Ontbossing is een ander groot probleem. Jaarlijks verdwijnt bijvoorbeeld in Brazilië meer dan 1 miljoen hectare regenwoud, een gebied zo groot als Cyprus. Dit betekent niet alleen verlies van CO₂-opslag, maar ook het vrijkomen van opgeslagen koolstof. Tropische bossen zijn extra kwetsbaar, waarschuwt Siegmund: “Als het Amazonegebied het tipping point bereikt en verandert in savanne, verliest de wereld een van haar grootste natuurlijke koolstofbuffers.”
Initiatieven zoals het ‘Trillion Trees Initiative’ bieden hoop. Dit project streeft ernaar wereldwijd een biljoen bomen te planten en te beschermen. Landen zoals Ethiopië en India boeken al successen met grootschalige aanplantingen, terwijl Nederland experimenteert met zogenoemde ‘klimaatbossen’. Dit zijn speciaal ontworpen bossen met snelgroeiende soorten, zoals wilgen en populieren, die een maximale opnamecapaciteit hebben. Deze bossen worden actief beheerd door snoeien en herbebossing om de groei te optimaliseren.
Burgerinitiatieven spelen ook een belangrijke rol. In Costa Rica werken lokale gemeenschappen samen met ecologen om ontboste gebieden opnieuw te bebossen. Deze aanpak versterkt niet alleen de biodiversiteit, maar verbetert ook het lokale klimaat en de waterhuishouding.
Uit onderzoek blijkt dat biodiversiteit een belangrijke rol speelt in het vermogen van bossen om CO₂ vast te leggen. Monoculturen, zoals eucalyptusbomen, groeien snel, maar zijn kwetsbaar voor ziektes en klimaatstress. Biodiverse bossen, met een mix van snel- en langzaamgroeiende soorten, bieden daarentegen een stabielere opslagcapaciteit. Bovendien vergroten ze de veerkracht tegen stormen, droogte en plagen.
In Nederland wordt geëxperimenteerd met gemengde aanplantingen in bossen, waarin bijvoorbeeld eiken, beuken en lariksen worden gecombineerd. Deze aanpak draagt niet alleen bij aan het vastleggen van CO₂, maar levert ook recreatiegebieden en gezonde ecosystemen op.
Bomen alleen kunnen de klimaatcrisis niet oplossen, maar ze vormen wel een cruciaal onderdeel van de oplossing. De inzichten van onderzoekers zoals Zwartsenberg en Siegmund benadrukken dat behoud en herstel van bossen hoog op de agenda moeten staan. Tegelijkertijd is het verminderen van CO₂-uitstoot door menselijke activiteiten essentieel.

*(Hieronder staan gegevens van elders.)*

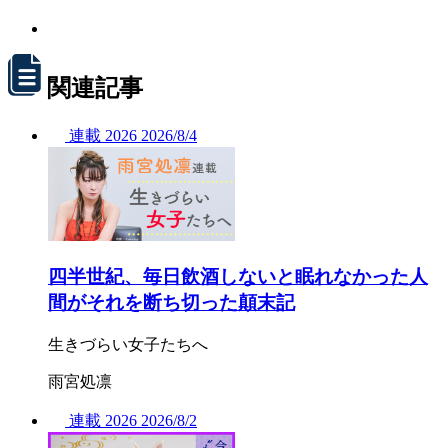
関連記事
連載
2026
2026/
8/4
四半世紀、毎日飲酒しないと眠れなかった人
間がそれを断ち切った顛末記
生きづらい女子たちへ
雨宮処凛
連載
2026
2026/
8/2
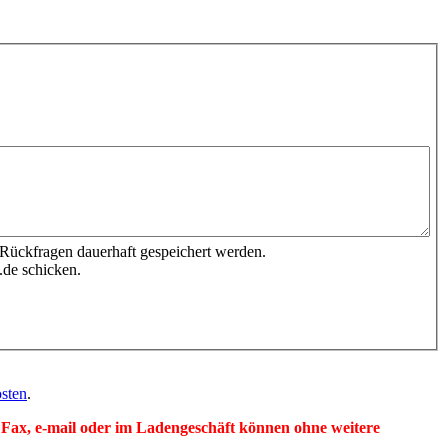
 Rückfragen dauerhaft gespeichert werden.
.de schicken.
sten
.
per Fax, e-mail oder im Ladengeschäft können ohne weitere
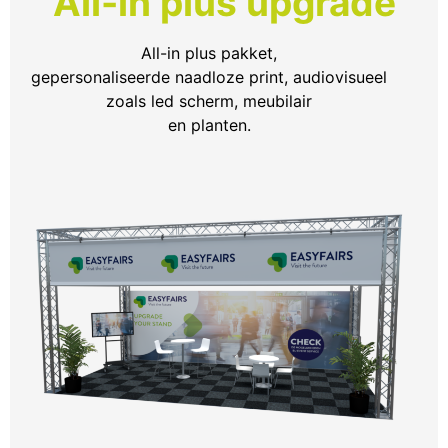
All-in plus upgrade
All-in plus pakket,
gepersonaliseerde naadloze print, audiovisueel
zoals led scherm, meubilair
en planten.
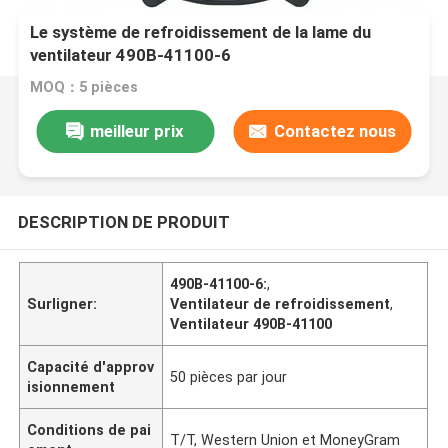
Le système de refroidissement de la lame du
ventilateur 490B-41100-6
MOQ：5 pièces
meilleur prix
Contactez nous
DESCRIPTION DE PRODUIT
490B-41100-6:
,
Surligner:
Ventilateur de refroidissement
,
Ventilateur 490B-41100
Capacité d'approv
50 pièces par jour
isionnement
Conditions de pai
T/T, Western Union et MoneyGram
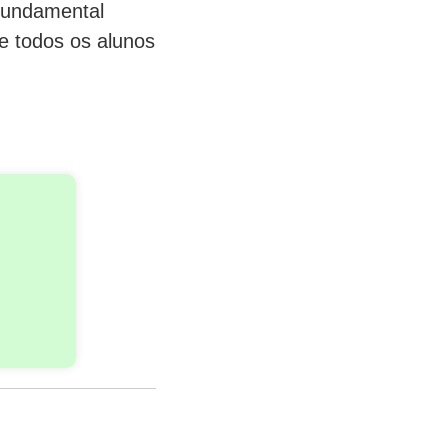
 fundamental
e todos os alunos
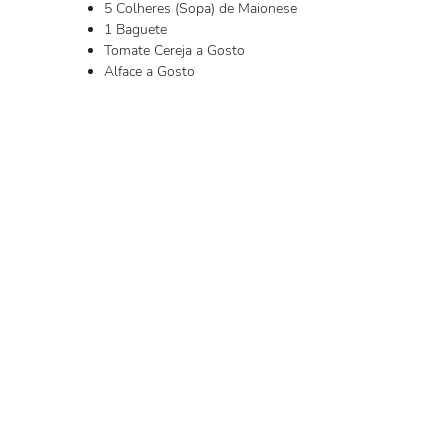
5 Colheres (Sopa) de Maionese
1 Baguete
Tomate Cereja a Gosto
Alface a Gosto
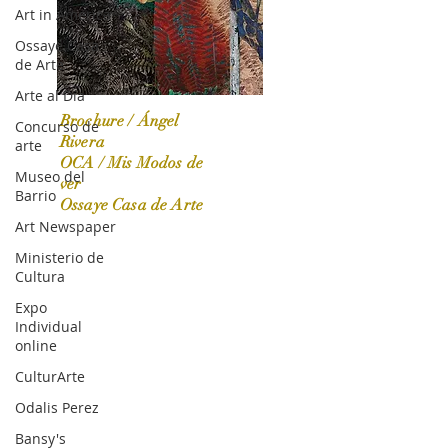
Art in America
Ossaye Casa
de Arte
Arte al Día
Brochure / Ángel
Concurso de
Rivera
arte
OCA / Mis Modos de
Museo del
OCA|News 31 / Marzo-Abril / 2024
ver
Barrio
Ossaye Casa de Arte
Art Newspaper
Ministerio de
Cultura
Expo
Individual
online
CulturArte
Odalis Perez
Bansy's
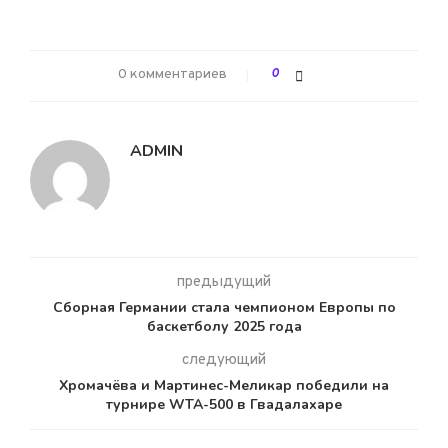
0 комментариев
0
ADMIN
предыдущий
Сборная Германии стала чемпионом Европы по
баскетболу 2025 года
следующий
Хромачёва и Мартинес-Меликар победили на
турнире WTA-500 в Гвадалахаре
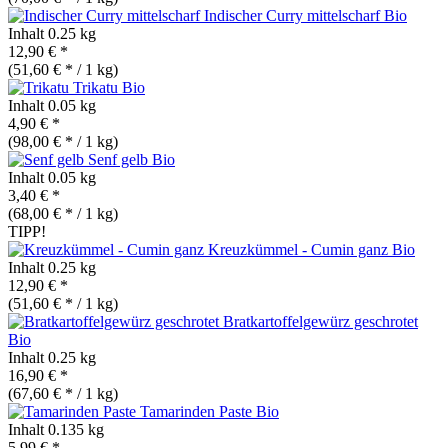
Indischer Curry mittelscharf
Bio
Inhalt
0.25 kg
12,90 € *
(51,60 € * / 1 kg)
Trikatu
Bio
Inhalt
0.05 kg
4,90 € *
(98,00 € * / 1 kg)
Senf gelb
Bio
Inhalt
0.05 kg
3,40 € *
(68,00 € * / 1 kg)
TIPP!
Kreuzkümmel - Cumin ganz
Bio
Inhalt
0.25 kg
12,90 € *
(51,60 € * / 1 kg)
Bratkartoffelgewürz geschrotet
Bio
Inhalt
0.25 kg
16,90 € *
(67,60 € * / 1 kg)
Tamarinden Paste
Bio
Inhalt
0.135 kg
5,99 € *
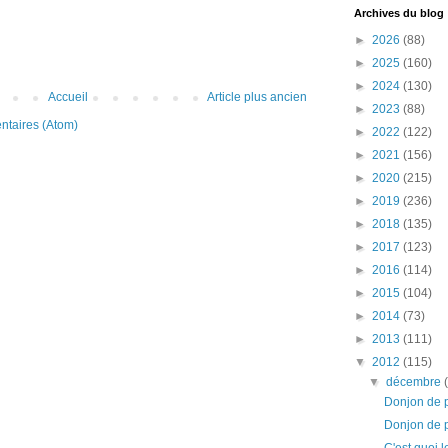
Archives du blog
►
2026
(88)
►
2025
(160)
►
2024
(130)
Accueil
Article plus ancien
►
2023
(88)
ntaires (Atom)
►
2022
(122)
►
2021
(156)
►
2020
(215)
►
2019
(236)
►
2018
(135)
►
2017
(123)
►
2016
(114)
►
2015
(104)
►
2014
(73)
►
2013
(111)
▼
2012
(115)
▼
décembre
Donjon de p
Donjon de 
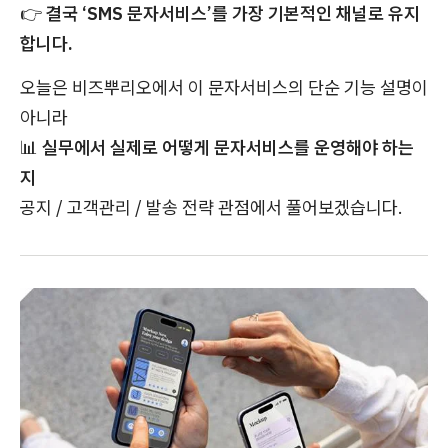
👉
결국 ‘SMS 문자서비스’를 가장 기본적인 채널로 유지
합니다.
오늘은 비즈뿌리오에서 이 문자서비스의 단순 기능 설명이
아니라
📊
실무에서 실제로 어떻게 문자서비스를 운영해야 하는
지
공지 / 고객관리 / 발송 전략 관점에서 풀어보겠습니다.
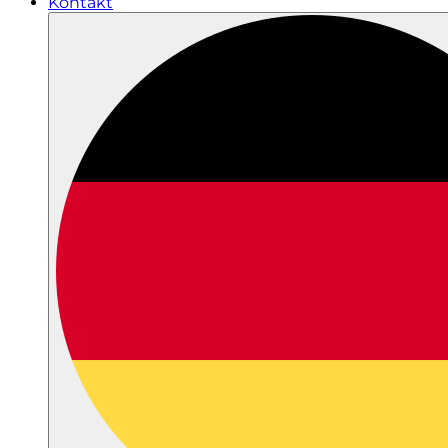
Kontakt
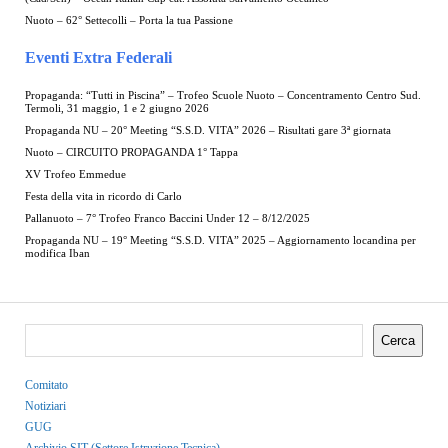
Nuoto – 62° Settecolli – Porta la tua Passione
Eventi Extra Federali
Propaganda: “Tutti in Piscina” – Trofeo Scuole Nuoto – Concentramento Centro Sud.
Termoli, 31 maggio, 1 e 2 giugno 2026
Propaganda NU – 20° Meeting “S.S.D. VITA” 2026 – Risultati gare 3ª giornata
Nuoto – CIRCUITO PROPAGANDA 1° Tappa
XV Trofeo Emmedue
Festa della vita in ricordo di Carlo
Pallanuoto – 7° Trofeo Franco Baccini Under 12 – 8/12/2025
Propaganda NU – 19° Meeting “S.S.D. VITA” 2025 – Aggiornamento locandina per
modifica Iban
Cerca
Comitato
Notiziari
GUG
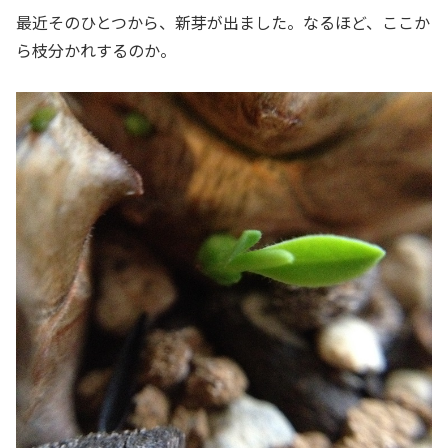
最近そのひとつから、新芽が出ました。なるほど、ここか
ら枝分かれするのか。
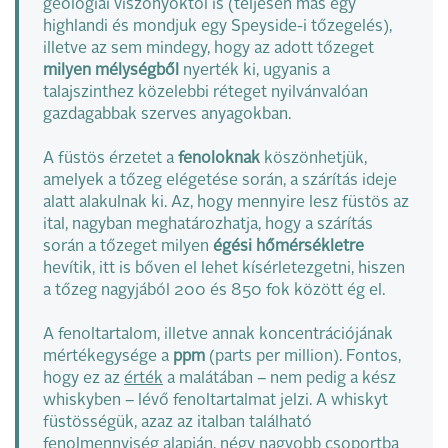
geológiai viszonyoktól is (teljesen más egy
highlandi és mondjuk egy Speyside-i tőzegelés),
illetve az sem mindegy, hogy az adott tőzeget
milyen mélységből
nyerték ki, ugyanis a
talajszinthez közelebbi réteget nyilvánvalóan
gazdagabbak szerves anyagokban.
A füstös érzetet a
fenoloknak
köszönhetjük,
amelyek a tőzeg elégetése során, a szárítás ideje
alatt alakulnak ki. Az, hogy mennyire lesz füstös az
ital, nagyban meghatározhatja, hogy a szárítás
során a tőzeget milyen
égési hőmérsékletre
hevítik, itt is bőven el lehet kísérletezgetni, hiszen
a tőzeg nagyjából 200 és 850 fok között ég el.
A fenoltartalom, illetve annak koncentrációjának
mértékegysége a
ppm
(parts per million). Fontos,
hogy ez az
érték
a malátában – nem pedig a kész
whiskyben – lévő fenoltartalmat jelzi. A whiskyt
füstösségük, azaz az italban található
fenolmennyiség alapján, négy nagyobb csoportba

“De natuur biedt ons een kans,” zegt Siegmund. “Maar het is aan ons om die kans te grijpen.” Dit betekent investeren in onderzoek, beleid en internationale samenwerking. Van klimaatbossen in Nederland tot herbebossingsprojecten in de tropen, elke stap telt in de strijd tegen klimaatverandering.